A way to deal with additional data processing on download?

fiboa / cli

CLI for fiboa (validation, inspection, schema and file creation, etc.)

https://pypi.org/project/fiboa-cli/

Apache License 2.0

0 stars 7 forks source link

A way to deal with additional data processing on download? #36

Closed cholmes closed 4 months ago

cholmes commented 6 months ago

When working on #31 I tried to directly download the data from the eurocrops source https://zenodo.org/records/8229128/files/FR_2018.zip But the file structure in the downloaded zip is:

Archive:  tmp0erqmpte.zip
   creating: FR_2018/
  inflating: FR_2018/FR_2018_EC21.prj  
  inflating: FR_2018/FR_2018_EC21.dbf  
  inflating: FR_2018/FR_2018_EC21.shp  
  inflating: FR_2018/FR_2018_EC21.cpg  
  inflating: FR_2018/FR_2018_EC21.shx

Geopandas doesn't like that. I just ended up calling the local, unzipped file, but now there's not a way for people to get the data from the source.

I think it's ok for now, I put in the flatgeobuf from source https://data.source.coop/cholmes/eurocrops/unprojected/flatgeobuf/FR_2018_EC21.fgb which I think should work, though I've not yet tested the 6 gig download in one go. But it seems like it'd be better to be able to have some way to handle this? Perhaps another 'block' in the template where you can put some python code to do 'pre-processing'?

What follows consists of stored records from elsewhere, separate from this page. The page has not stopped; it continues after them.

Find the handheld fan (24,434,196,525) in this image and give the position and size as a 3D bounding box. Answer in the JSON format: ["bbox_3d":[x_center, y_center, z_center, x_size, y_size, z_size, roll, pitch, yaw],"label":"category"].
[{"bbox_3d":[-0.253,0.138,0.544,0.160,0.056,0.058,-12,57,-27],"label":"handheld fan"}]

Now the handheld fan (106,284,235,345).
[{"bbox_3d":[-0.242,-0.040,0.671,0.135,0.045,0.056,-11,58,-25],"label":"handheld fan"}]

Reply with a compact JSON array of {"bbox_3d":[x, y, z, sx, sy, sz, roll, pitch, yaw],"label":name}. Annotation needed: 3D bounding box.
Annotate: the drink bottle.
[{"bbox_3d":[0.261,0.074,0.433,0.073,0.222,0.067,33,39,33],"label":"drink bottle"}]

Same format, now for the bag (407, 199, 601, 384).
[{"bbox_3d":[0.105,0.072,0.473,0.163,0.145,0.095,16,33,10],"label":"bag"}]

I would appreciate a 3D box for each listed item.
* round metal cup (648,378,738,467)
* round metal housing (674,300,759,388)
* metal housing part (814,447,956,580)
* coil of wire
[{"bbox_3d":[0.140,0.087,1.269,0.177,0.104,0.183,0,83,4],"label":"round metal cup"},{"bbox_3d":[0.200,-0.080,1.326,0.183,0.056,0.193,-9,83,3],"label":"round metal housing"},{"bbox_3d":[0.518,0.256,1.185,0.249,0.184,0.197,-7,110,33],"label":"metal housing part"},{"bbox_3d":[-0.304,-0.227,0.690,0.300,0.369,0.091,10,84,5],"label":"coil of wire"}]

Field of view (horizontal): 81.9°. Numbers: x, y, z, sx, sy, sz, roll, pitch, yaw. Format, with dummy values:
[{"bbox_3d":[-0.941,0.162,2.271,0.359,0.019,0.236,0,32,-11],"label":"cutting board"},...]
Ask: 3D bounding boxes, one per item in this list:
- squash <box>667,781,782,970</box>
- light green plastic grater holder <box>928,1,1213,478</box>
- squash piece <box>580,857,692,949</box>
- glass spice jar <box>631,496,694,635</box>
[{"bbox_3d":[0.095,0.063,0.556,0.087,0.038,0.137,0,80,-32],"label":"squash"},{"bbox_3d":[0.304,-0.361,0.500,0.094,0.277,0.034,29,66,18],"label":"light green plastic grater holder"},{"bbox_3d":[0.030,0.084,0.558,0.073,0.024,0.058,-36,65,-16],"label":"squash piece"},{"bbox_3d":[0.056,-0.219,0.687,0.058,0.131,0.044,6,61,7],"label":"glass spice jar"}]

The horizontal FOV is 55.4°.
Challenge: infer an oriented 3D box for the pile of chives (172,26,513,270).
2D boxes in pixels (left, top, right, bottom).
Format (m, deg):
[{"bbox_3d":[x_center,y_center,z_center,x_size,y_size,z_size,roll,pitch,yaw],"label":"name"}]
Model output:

cholmes commented 6 months ago

Ok, and now I've got a much more complicated one, see https://phys-techsciences.datastations.nl/dataset.xhtml?persistentId=doi:10.17026/dans-xy6-ngg6

This has two datasets that will be part of fieldscapes. It looks like it's a 100+ individual geopackages for cambodia areas and vietnam areas. So the ideal 'pre-processing' would need to combine them all into one geopackage.

Though I also could just download them all, combine them, and put them on source cooperative, and then have the converter use that - then we wouldn't need to build pre-processing logic into the converter.

(I have memories of some other field boundary dataset that was really weird, but can't find it now, but I'm sure there are some other examples)

m-mohr commented 6 months ago

Yeah, that sounds reasonable. There are some existing solutions in the implementations, which may solve it for you:

at: Show ZIP extraction and picking a file from it (that's the pre-processing pretty much, we can check whether this needs a separate abstraction point)
de_bb: Shows how to pick a specific shapefile from a ZIP through the layers option

We could certainly also allow a list of URIs and concatenate them, but this only works for simpler cases. Once it starts with different projections etc, it will need custom code.

m-mohr commented 6 months ago

On the other hand, look at the at datasets implementation. It's relatively simple to do the extraction and then to pick a file.

m-mohr commented 4 months ago

Forgot to close, this is solved now.